▸ **Source material**:
════

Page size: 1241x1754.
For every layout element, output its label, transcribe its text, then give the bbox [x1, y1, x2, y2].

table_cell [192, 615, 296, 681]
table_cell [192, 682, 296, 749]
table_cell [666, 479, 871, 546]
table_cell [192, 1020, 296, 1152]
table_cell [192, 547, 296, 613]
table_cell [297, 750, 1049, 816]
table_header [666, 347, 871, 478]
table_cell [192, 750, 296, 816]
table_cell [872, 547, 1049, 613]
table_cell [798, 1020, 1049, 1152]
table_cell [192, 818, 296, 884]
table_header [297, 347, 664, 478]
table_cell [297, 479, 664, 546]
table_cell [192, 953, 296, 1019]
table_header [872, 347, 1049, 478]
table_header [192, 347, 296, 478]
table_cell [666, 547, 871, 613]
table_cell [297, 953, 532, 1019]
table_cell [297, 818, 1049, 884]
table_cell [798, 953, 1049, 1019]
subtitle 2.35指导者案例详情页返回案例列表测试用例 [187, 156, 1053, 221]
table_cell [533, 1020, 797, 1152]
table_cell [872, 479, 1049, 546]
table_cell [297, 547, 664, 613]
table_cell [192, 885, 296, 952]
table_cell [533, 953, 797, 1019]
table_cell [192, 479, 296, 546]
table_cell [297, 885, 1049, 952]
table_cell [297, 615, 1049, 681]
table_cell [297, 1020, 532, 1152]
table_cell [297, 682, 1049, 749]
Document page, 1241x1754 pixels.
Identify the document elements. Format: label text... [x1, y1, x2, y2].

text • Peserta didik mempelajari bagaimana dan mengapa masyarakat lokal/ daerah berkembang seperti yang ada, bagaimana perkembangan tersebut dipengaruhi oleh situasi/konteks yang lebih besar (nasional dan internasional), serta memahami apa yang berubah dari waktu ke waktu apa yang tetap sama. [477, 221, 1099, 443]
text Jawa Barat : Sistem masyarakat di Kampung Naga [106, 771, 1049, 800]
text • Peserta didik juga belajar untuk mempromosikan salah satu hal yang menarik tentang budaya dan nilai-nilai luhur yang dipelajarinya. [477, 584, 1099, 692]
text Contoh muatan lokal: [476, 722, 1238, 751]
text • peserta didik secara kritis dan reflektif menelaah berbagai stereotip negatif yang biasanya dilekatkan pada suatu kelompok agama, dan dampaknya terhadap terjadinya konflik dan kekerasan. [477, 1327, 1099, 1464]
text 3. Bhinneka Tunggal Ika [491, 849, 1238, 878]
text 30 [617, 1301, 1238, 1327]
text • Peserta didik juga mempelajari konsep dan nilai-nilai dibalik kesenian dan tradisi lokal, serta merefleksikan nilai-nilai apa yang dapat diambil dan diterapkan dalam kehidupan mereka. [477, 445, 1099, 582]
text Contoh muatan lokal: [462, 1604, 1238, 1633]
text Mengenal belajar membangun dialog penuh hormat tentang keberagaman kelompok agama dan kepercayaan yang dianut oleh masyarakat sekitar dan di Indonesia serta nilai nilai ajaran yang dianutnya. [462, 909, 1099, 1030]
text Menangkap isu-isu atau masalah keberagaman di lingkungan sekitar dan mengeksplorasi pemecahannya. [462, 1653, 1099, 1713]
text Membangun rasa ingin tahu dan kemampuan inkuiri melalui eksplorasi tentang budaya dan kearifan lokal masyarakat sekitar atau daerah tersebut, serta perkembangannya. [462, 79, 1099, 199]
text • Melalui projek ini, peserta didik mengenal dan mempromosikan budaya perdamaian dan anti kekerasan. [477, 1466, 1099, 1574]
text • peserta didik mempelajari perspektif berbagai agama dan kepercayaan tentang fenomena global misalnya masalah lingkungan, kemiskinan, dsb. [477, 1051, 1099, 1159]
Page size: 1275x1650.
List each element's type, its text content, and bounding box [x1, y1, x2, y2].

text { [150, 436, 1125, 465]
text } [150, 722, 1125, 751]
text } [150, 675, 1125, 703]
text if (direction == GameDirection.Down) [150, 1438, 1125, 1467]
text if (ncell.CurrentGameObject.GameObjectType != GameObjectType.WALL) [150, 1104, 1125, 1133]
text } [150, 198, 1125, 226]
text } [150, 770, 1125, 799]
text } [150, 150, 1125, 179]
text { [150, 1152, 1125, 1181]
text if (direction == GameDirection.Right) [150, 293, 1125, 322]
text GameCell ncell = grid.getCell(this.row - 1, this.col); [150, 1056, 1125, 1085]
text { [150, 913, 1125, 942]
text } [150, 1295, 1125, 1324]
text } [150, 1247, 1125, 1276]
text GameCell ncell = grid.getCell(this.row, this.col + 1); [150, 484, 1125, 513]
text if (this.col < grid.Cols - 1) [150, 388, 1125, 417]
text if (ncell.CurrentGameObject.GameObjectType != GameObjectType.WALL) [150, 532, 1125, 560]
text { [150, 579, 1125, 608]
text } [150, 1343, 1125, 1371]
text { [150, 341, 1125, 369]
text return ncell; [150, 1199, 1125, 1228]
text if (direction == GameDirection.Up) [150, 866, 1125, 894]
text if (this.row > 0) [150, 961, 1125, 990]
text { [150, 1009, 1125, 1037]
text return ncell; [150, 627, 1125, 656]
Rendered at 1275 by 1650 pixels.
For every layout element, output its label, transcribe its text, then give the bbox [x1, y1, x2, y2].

════

▸ **Problem requirements**: Look through the entries above and quote exactly the lines from the line with "table_header [666, 347, 871, 478]" to the line with "table_cell [297, 818, 1049, 884]", counting both of those lines.

▸ **Response**:
table_header [666, 347, 871, 478]
table_cell [192, 750, 296, 816]
table_cell [872, 547, 1049, 613]
table_cell [798, 1020, 1049, 1152]
table_cell [192, 818, 296, 884]
table_header [297, 347, 664, 478]
table_cell [297, 479, 664, 546]
table_cell [192, 953, 296, 1019]
table_header [872, 347, 1049, 478]
table_header [192, 347, 296, 478]
table_cell [666, 547, 871, 613]
table_cell [297, 953, 532, 1019]
table_cell [297, 818, 1049, 884]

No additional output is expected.